WORK ORDER 1> In the SAFE study excerpt, what software will be used for the main inferential analysis?
WORK ORDER 2> Please carry on the SAFE study excerpt from its final sentence.

Outcomes and process indicators:
The effectiveness of the intervention will be assessed at 3 months, through the primary
outcome measures (SRT), and secondary outcome measures (CQ, ADF-SSS and FMI), administered by
research assistants. Process indicators will be collated including number of patients
screened and completing the intervention; number, frequency and duration of intervention
sessions; and number of lay counsellors trained and achieving competency.
Nested qualitative study:
The qualitative study is to explore AFMs' experiences of SAFE and its perceived impact, and
lay counsellors' experiences in delivering SAFE. The primary methods of qualitative data
collection will be in-depth interviews and focus group discussions. The participants for the
qualitative study will be recruited after the completion of the end-point assessments of the
study, utilising a purposive and maximum variation sampling strategy.
Strategies to minimise bias:
The investigators and research staff will be blind to the treatment allocation. The following
procedures will be implemented to ensure blinding: 1) The 3-month outcome assessments will be
administered by research assistants who will have had no previous engagement in the study,
and will be 'blind' to the treatment allocation, to avoid bias in the assessment of the
outcomes. 2) To minimise unmasking: a) the primary outcome assessment will be administered
prior to all other assessments; b) during the training of the research assistants, it will be
emphasised that there is genuine scientific equipoise about the intervention versus EUC; c)
participants will be requested not to disclose their allocation status to the research
assistants during the assessment. 3) The baseline data will be anonymised during the analysis
stage. During the study, the blind may be broken in circumstances where the participant
experiences any harm/risk of harm, and knowledge of the treatment allocation status is
crucial for further management.
Analyses:
Baseline comparability of randomized groups: Baseline characteristics of enrolled
participants will be compared between treatment arms and overall, summarized using mean and
standard deviation, median and interquartile range or numbers and proportions as appropriate.
Outcome analyses: STATA will be used for data description and the main inferential analysis.
The primary analyses will be intention-to-treat at the 3-month end-point. Any missing outcome
data will be imputed by multiple imputation, using baseline characteristics on STATA.

INFORMATION PROVIDED>
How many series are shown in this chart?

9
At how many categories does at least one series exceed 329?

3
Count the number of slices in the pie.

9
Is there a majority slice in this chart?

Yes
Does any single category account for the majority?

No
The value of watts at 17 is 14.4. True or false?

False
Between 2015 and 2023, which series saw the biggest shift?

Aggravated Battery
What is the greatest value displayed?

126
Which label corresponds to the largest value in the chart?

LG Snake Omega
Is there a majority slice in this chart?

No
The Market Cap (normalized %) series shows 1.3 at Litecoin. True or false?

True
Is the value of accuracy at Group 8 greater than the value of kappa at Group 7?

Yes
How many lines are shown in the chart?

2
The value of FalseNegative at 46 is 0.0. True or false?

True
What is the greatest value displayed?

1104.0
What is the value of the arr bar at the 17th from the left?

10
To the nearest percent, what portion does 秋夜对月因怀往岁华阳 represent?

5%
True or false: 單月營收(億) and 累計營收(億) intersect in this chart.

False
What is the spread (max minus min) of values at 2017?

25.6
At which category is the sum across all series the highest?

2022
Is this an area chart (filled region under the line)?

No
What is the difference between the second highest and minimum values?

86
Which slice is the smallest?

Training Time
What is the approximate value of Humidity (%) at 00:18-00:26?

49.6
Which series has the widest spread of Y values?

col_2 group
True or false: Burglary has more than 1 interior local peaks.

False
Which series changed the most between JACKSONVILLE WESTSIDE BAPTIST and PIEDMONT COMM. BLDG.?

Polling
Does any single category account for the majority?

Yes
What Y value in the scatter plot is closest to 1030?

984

TASK RESULT 1> STATA

TASK RESULT 2>
Secondary analyses at the 3-month end point be complete case analyses adjusted for baseline
values associated with drop out from outcome evaluation.
Process evaluation: Process evaluation will be used to assess quality of implementation in
the trial, and identify contextual factors associated with variation in outcomes. Process
indicators will be summarized in a CONSORT flow chart which will include recruitment and
consent rates. Initial analyses will compare baseline characteristics of individuals who
consented and did not consent, and participants who completed outcome assessments and did not
complete assessments. The routine monitoring data will be summarised in a descriptive manner.
Qualitative analysis: The qualitative data from interviews will be coded independently by two
researchers, and themes will be identified and further analysed using the thematic analysis
framework.
Overall, the data arising from the outcome and process evaluations will be triangulated for a
comprehensive understanding of the study data.
Host institute:
Sangath (Goa) is the coordinating centre for the study (http://www.sangath.com/index.php).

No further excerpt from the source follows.